TASK REQUIREMENTS -
- 1) In the meadow-planting passage, repeat the part starting with "Plant varieties such" and going on through "your own backyard.", substituting "prairie" for "meadow".
- 2) Put this sentence from the meadow-planting passage into Spanish: "Use grasses as the framework of your meadow."
- 3) Finish out the next part of the meadow-planting passage, picking up after its final sentence.

SOURCE PASSAGE -
____________

Plant varieties such as Carex pansa, Carex tumulicola "Berkley Sedge" and Brachypodium 'Denver Botanic Garden' are excellent to begin with. Adding varieties such as Pennisetum messiacum 'Red Bunny Tails' and Pennisetum spathiolatum "Slender Veldt Grass" will give height, color and texture to the meadow and make it more welcoming to native wildlife such as birds and beneficial insects. Greenlee calls grasses "the hair of the earth" and feels that developing a meadow is a much more earth-friendly way to garden because it uses no chemicals to maintain its health.
In addition to grasses, plants such as Nemesia 'Bluebird' and "Compact Innocence', Osteospermum 'Symphony Lemon', Diascia 'Little Charmer' and Verbena 'Temari Patio Blue' add color and fragrance to the tough-as-nails grass foundation and will create a wonderful romantic meadow right in your own backyard.
Here are the basic steps to follow if you want to create your own meadow: First, evaluate your plot to understand its composition and soil conditions. Select plants that are suited to your plot's conditions. Use grasses as the framework of your meadow. Set out grasses first, then fill in with flowers and other plants. Plant grass plugs on triangular centers for a more natural look. Fertilize your new meadow. Always water thoroughly after fertilizing. Spread a layer of mulch over your entire meadow.

____________

EXTRACTED DATA -
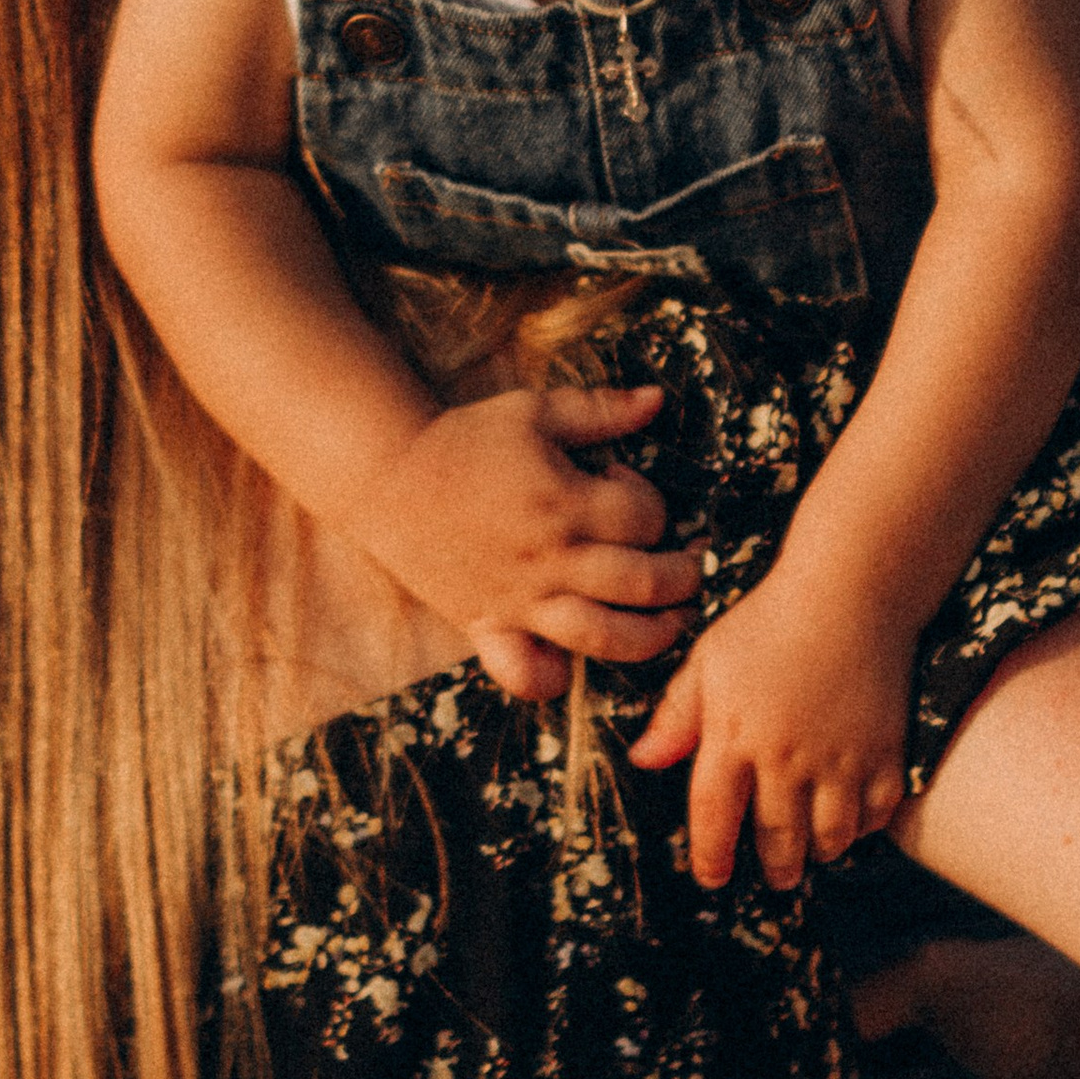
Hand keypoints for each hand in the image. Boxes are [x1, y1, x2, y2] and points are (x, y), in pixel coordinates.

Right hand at [352, 383, 701, 700]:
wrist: (387, 473)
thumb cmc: (465, 438)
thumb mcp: (534, 410)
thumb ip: (600, 409)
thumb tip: (656, 400)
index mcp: (565, 502)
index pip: (645, 517)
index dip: (653, 501)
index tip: (628, 485)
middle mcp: (550, 558)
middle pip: (644, 583)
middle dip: (684, 576)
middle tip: (692, 566)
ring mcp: (520, 599)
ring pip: (605, 638)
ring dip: (654, 636)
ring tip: (673, 621)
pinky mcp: (488, 625)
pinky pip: (527, 673)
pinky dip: (554, 678)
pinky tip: (572, 662)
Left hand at [626, 567, 913, 886]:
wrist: (849, 592)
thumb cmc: (769, 621)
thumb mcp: (709, 661)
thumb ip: (678, 715)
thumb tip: (643, 760)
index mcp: (734, 736)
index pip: (714, 817)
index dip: (711, 857)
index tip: (712, 877)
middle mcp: (786, 758)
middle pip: (778, 840)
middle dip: (775, 868)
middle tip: (775, 877)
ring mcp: (840, 759)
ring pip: (830, 837)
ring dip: (819, 852)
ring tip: (812, 852)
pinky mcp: (886, 753)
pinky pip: (877, 815)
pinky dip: (863, 828)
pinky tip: (852, 821)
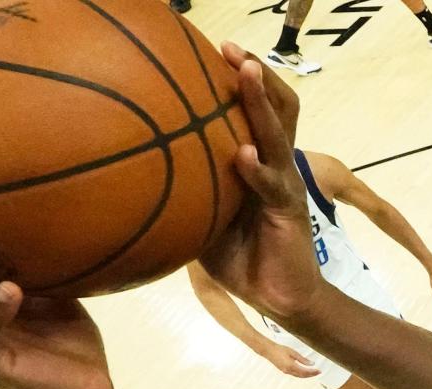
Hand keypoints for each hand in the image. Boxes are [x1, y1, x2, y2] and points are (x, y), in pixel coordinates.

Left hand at [201, 46, 324, 322]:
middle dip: (256, 72)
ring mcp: (285, 184)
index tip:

____________

EXERCISE RESULTS -
- 1)
Plant varieties such as Carex pansa, Carex tumulicola "Berkley Sedge" and Brachypodium 'Denver Botanic Garden' are excellent to begin with. Adding varieties such as Pennisetum messiacum 'Red Bunny Tails' and Pennisetum spathiolatum "Slender Veldt Grass" will give height, color and texture to the prairie and make it more welcoming to native wildlife such as birds and beneficial insects. Greenlee calls grasses "the hair of the earth" and feels that developing a prairie is a much more earth-friendly way to garden because it uses no chemicals to maintain its health.
In addition to grasses, plants such as Nemesia 'Bluebird' and "Compact Innocence', Osteospermum 'Symphony Lemon', Diascia 'Little Charmer' and Verbena 'Temari Patio Blue' add color and fragrance to the tough-as-nails grass foundation and will create a wonderful romantic prairie right in your own backyard.

- 2) Utilice las gramíneas como estructura de su pradera.

- 3)
A few points to remember:
Before planting a meadow, you must kill the existing turf. An all-purpose herbicide such as Round-Up will do the job.
Amend the soil with good compost or organic material and work it into the soil.
Apply a granular fertilizer after planting to help get the plants off to a good start.
Watering on a regular basis the first few months after planting is important to establish good root growth.
To add color to the meadow, place smaller flowering plants in drifts in groups of three or five, avoiding straight lines and circles since they won't look natural.
Watch closely for the return of non-native weeds and lawn grasses until the meadow is established.